消費者の買う理由となる、具体的な利益や利便性をもたらす「便益」は、次の3つにカテゴライズすることができます

1.機能的便益:
商品やサービスの機能面の便益のことです。例えば、スポーツドリンクの便益は、運動時の水分補給であり、銀行ATMの便益は、わざわざ窓口に行かなくてもすぐに現金を引き出せるというものです。機能的便益は、コモディティ化(一般化)しやすく差別化が難しいという特徴があります。

2.情緒的便益:
購買や使用にあたって肯定的な感情を得られる効用です。例えば、エナジードリンクを飲むと爽快でエネルギッシュな気持ちになったり、高級車に乗ることで優雅さや興奮を覚えたりするなどです。情緒的便益は、コモディティ化(一般化)しにくく差別化につながりやすいという特徴があります。

3.自己表現的便益:
人は自分のイメージを他者に伝えるときにブランドを用いることがあります。この時のブランドによる効用が自己表現的便益です。自己表現的便益は、消費者とのリレーションが強くなるという特徴があります。

自動車業界のマーケティング

自動車は、複数の店舗をまわって最終的に購入を決める「買い回り品・専門品」の分類に位置します。また、日常の足として使う軽自動車やオートバイは別として、趣味性の高い自動車に関しては、機能的便益を重視して理性的に選ぶよりは、情緒的便益や自己実現的便益も加味して情緒的に選ぶ傾向があります

人が自動車を購入する際のインサイトとして、誰もがうらやむ車を買うことで、自分が成功者であることを確認したい、見せびらかせたいという本音があるからです。

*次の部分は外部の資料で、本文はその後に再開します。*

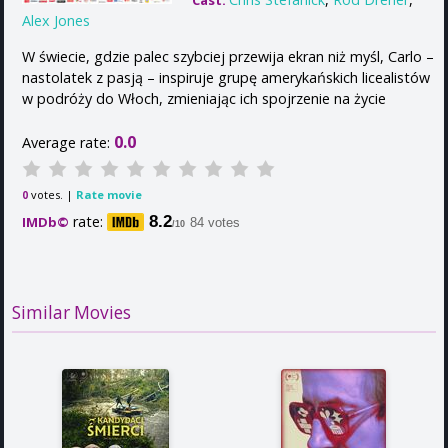
Cast:
Alex Jones
W świecie, gdzie palec szybciej przewija ekran niż myśl, Carlo –
nastolatek z pasją – inspiruje grupę amerykańskich licealistów
w podróży do Włoch, zmieniając ich spojrzenie na życie
0.0
Average rate:
votes. |
Rate movie
0
rate:
8.2
IMDb©
84 votes
/10
Similar Movies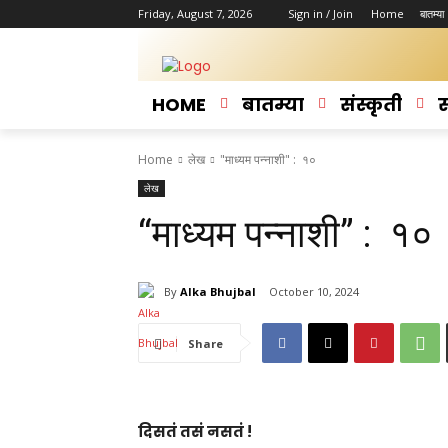
Friday, August 7, 2026
Sign in / Join
Home
बातम्या
HOME
बातम्या
संस्कृती
स
Home
लेख
"माध्यम पन्नाशी" : १०
लेख
“माध्यम पन्नाशी” : १०
By
Alka Bhujbal
October 10, 2024
Share
दिसतं तसं नसतं !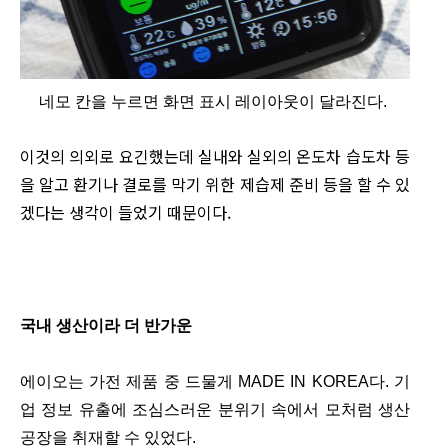
네모 칸을 누르면 화면 표시 레이아웃이 달라진다.
이것의 의외로 요긴했는데 실내와 실외의 온도차 습도차 등
을 알고 환기나 결로를 막기 위한 제습제 준비 등을 할 수 있
겠다는 생각이 들었기 때문이다.
국내 생산이라 더 반가운
에이오는 가전 제품 중 드물게 MADE IN KOREA다. 기
업 정보 유출에 조심스러운 분위기 속에서 모처럼 생산
공장을 취재할 수 있었다.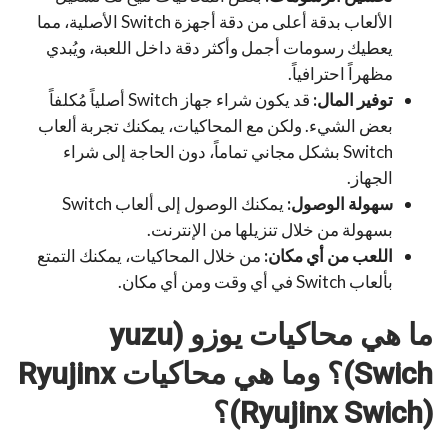
الألعاب بدقة أعلى من دقة أجهزة Switch الأصلية، مما
يعطيك رسومات أجمل وأكثر دقة داخل اللعبة، ويُبدي
مظهراً احترافياً.
توفير المال:
قد يكون شراء جهاز Switch أصلياً مُكلفاً
بعض الشيء. ولكن مع المحاكيات، يمكنك تجربة ألعاب
Switch بشكل مجاني تماماً، دون الحاجة إلى شراء
الجهاز.
سهولة الوصول:
يمكنك الوصول إلى ألعاب Switch
بسهولة من خلال تنزيلها من الإنترنت.
اللعب من أي مكان:
من خلال المحاكيات، يمكنك التمتع
بألعاب Switch في أي وقت ومن أي مكان.
ما هي محاكيات يوزو (
yuzu
Swich
)؟ وما هي محاكيات
Ryujinx
)؟
Ryujinx Swich
(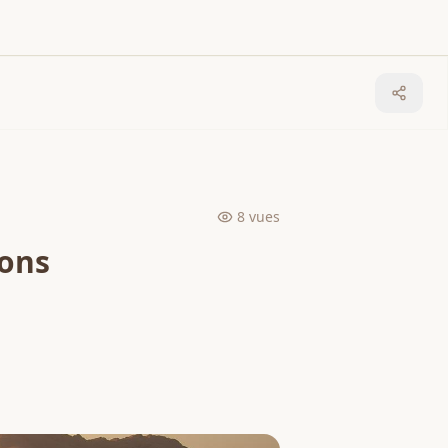
8
vues
ions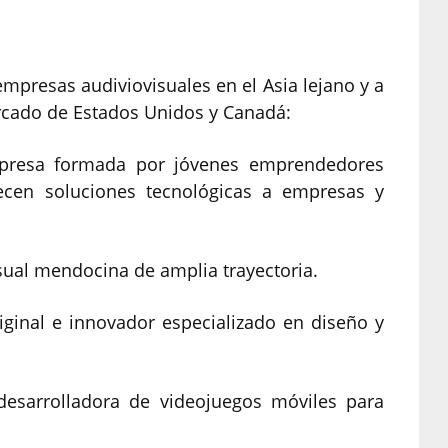
empresas audiviovisuales en el Asia lejano y a
ercado de Estados Unidos y Canadá:
a formada por jóvenes emprendedores
recen soluciones tecnológicas a empresas y
al mendocina de amplia trayectoria.
inal e innovador especializado en diseño y
rrolladora de videojuegos móviles para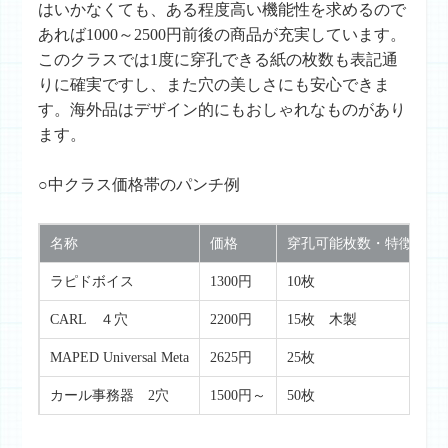
はいかなくても、ある程度高い機能性を求めるので
あれば1000～2500円前後の商品が充実しています。
このクラスでは1度に穿孔できる紙の枚数も表記通
りに確実ですし、また穴の美しさにも安心できま
す。海外品はデザイン的にもおしゃれなものがあり
ます。
○中クラス価格帯のパンチ例
名称
価格
穿孔可能枚数・特徴など
ラピドボイス
1300円
10枚
CARL ４穴
2200円
15枚 木製
MAPED Universal Meta
2625円
25枚
カール事務器 2穴
1500円～
50枚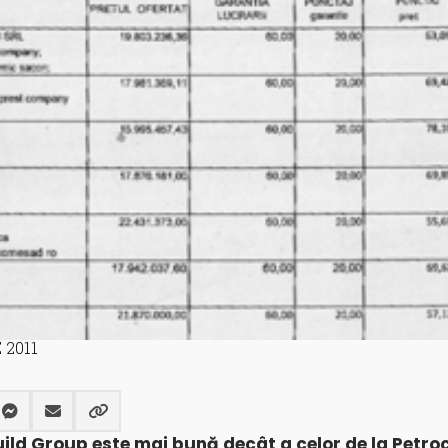
 2011
ild Group este mai bună decât a celor de la Petro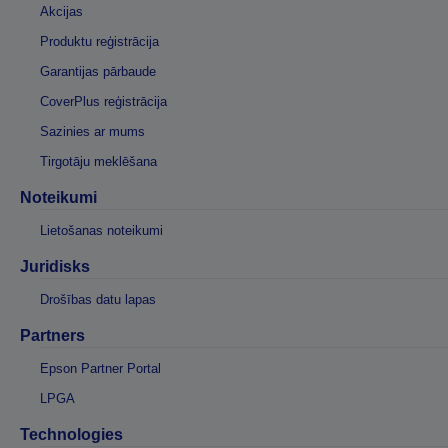
Akcijas
Produktu reģistrācija
Garantijas pārbaude
CoverPlus reģistrācija
Sazinies ar mums
Tirgotāju meklēšana
Noteikumi
Lietošanas noteikumi
Juridisks
Drošības datu lapas
Partners
Epson Partner Portal
LPGA
Technologies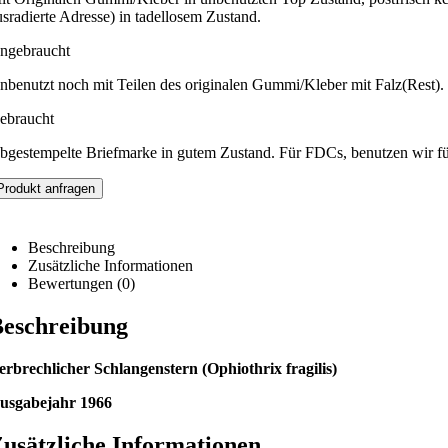
usradierte Adresse) in tadellosem Zustand.
ngebraucht
nbenutzt noch mit Teilen des originalen Gummi/Kleber mit Falz(Rest).
ebraucht
bgestempelte Briefmarke in gutem Zustand. Für FDCs, benutzen wir f
Produkt anfragen
Beschreibung
Zusätzliche Informationen
Bewertungen (0)
eschreibung
erbrechlicher Schlangenstern (Ophiothrix fragilis)
usgabejahr 1966
usätzliche Informationen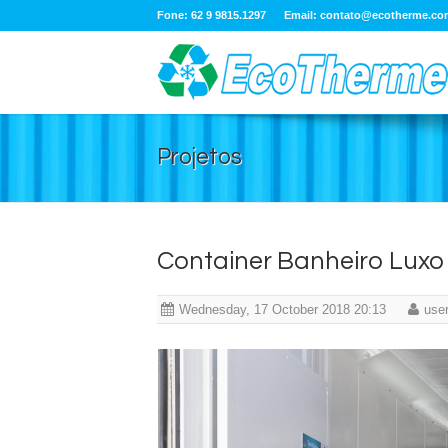
Fone: 62 9 9815.1297
Email:
contato@ecotherme.co
Projetos
Container Banheiro Luxo
Wednesday, 17 October 2018 20:13
use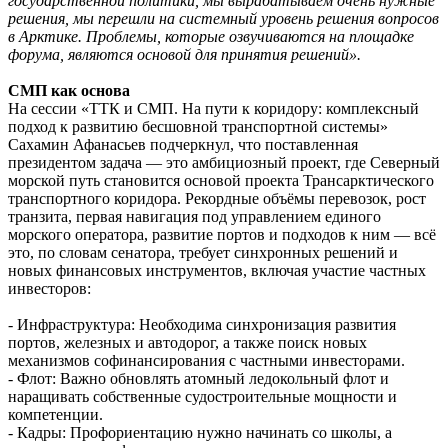
государственной политики, мы вырабатываем очень нужные
решения, мы перешли на системный уровень решения вопросов
в Арктике. Проблемы, которые озвучиваются на площадке
форума, являются основой для принятия решений».
СМП как основа
На сессии «ТТК и СМП. На пути к коридору: комплексный
подход к развитию бесшовной транспортной системы»
Сахамин Афанасьев подчеркнул, что поставленная
президентом задача — это амбициозный проект, где Северный
морской путь становится основой проекта Трансарктического
транспортного коридора. Рекордные объёмы перевозок, рост
транзита, первая навигация под управлением единого
морского оператора, развитие портов и подходов к ним — всё
это, по словам сенатора, требует синхронных решений и
новых финансовых инструментов, включая участие частных
инвесторов:
- Инфраструктура: Необходима синхронизация развития
портов, железных и автодорог, а также поиск новых
механизмов софинансирования с частными инвесторами.
- Флот: Важно обновлять атомный ледокольный флот и
наращивать собственные судостроительные мощности и
компетенции.
- Кадры: Профориентацию нужно начинать со школы, а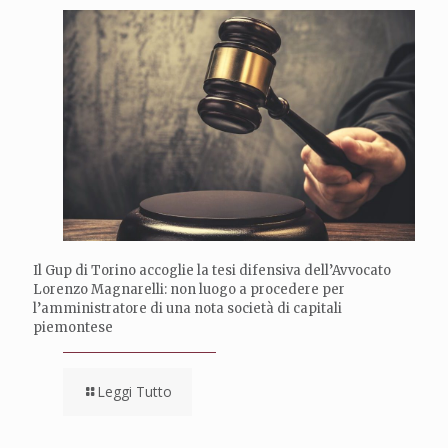
Il Gup di Torino accoglie la tesi difensiva dell’Avvocato
Lorenzo Magnarelli: non luogo a procedere per
l’amministratore di una nota società di capitali
piemontese
Leggi Tutto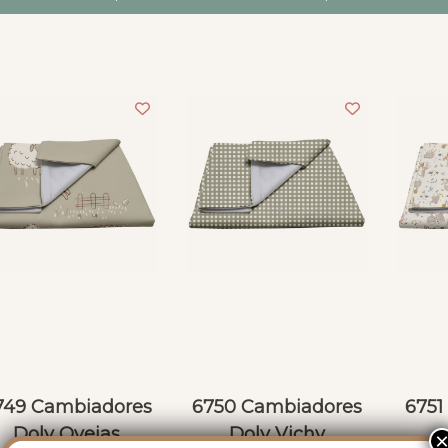
las, ofreciendo 
es, consejo...Lo dicho, 
endas y luego están 
ipo de empresas en las 
 gusto gastar el 
o
749 Cambiadores
6750 Cambiadores
6751
Doly Ovejas
Doly Vichy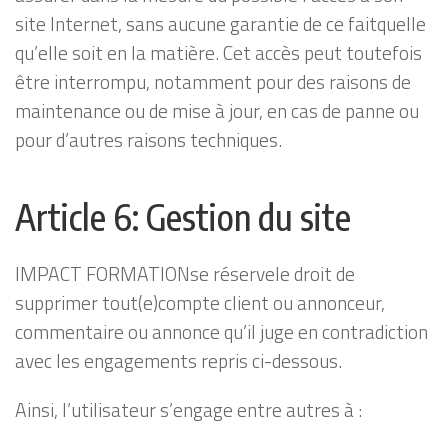
site Internet, sans aucune garantie de ce faitquelle
qu’elle soit en la matière. Cet accès peut toutefois
être interrompu, notamment pour des raisons de
maintenance ou de mise à jour, en cas de panne ou
pour d’autres raisons techniques.
Article 6: Gestion du site
IMPACT FORMATIONse réservele droit de
supprimer tout(e)compte client ou annonceur,
commentaire ou annonce qu’il juge en contradiction
avec les engagements repris ci-dessous.
Ainsi, l’utilisateur s’engage entre autres à :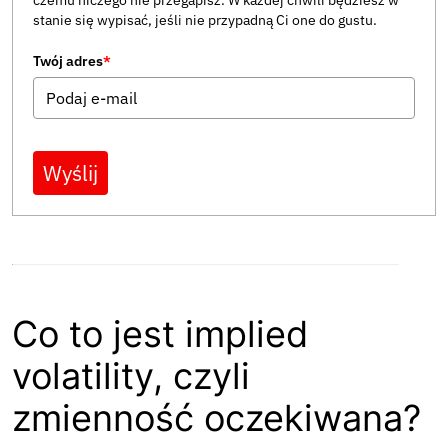
czemu niczego nie przegapisz. W każdej chwili będziesz w
stanie się wypisać, jeśli nie przypadną Ci one do gustu.
Twój adres
*
Wyślij
Co to jest implied
volatility, czyli
zmienność oczekiwana?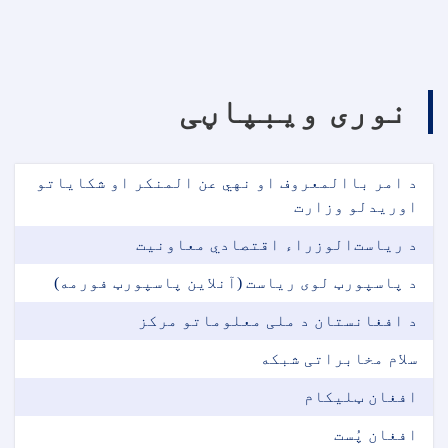
نوری ویبپاڼی
د امر باالمعروف او نهي عن المنکر او شکایاتو
اوریدلو وزارت
د ریاست‌الوزراء اقتصادي معاونیت
د پاسپورټ لوی ریاست (آنلاین پاسپورټ فورمه)
د افغانستان د ملی معلوماتو مرکز
سلام مخابراتی شبکه
افغان ټلیکام
افغان پُست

そして、自動車においては、純粋想起者(選択肢を与えずに思いつく)は、助成想起者(自動車メーカーの中から知っているブランドを選択)と比べて購入意向が10倍にも上ると言われています。マーケットシェアの大きい企業ほど広告予算が潤沢で、それが想起や購入検討に有利に働く構図です。


ただし、グローバルトップのメーカーでなくても、強い印象を残して想起上位に入り込むことは不可能ではありません。

SUBARU(スバル)は情緒的側面を押し出したストーリー性のあるCM動画で定評があります。ドラマのような長編CMシリーズを日本テレビ系「金曜ロードショー」で放映しているので、観たことある方も多いかと思います。

人生や家族にスバル車をひも付け、「安全技術といえば……」で想起につながるCMを配信しています。買い替えは当分先のドライバーにも、こうしたコミュニケーションアイデアに日々接触してもらうことが、購入検討リストに残る最初の関門突破には欠かせません

ブランド接触を増やすという意味では、SNSのタイムラインにどれだけブランド露出があるかも重です。

広告とSNS(タイムラン型UGC)で思い出してもらい、公式サイトと検索型UGC(レビューサイト)で便益や独自性を理解してもらうという流れになります。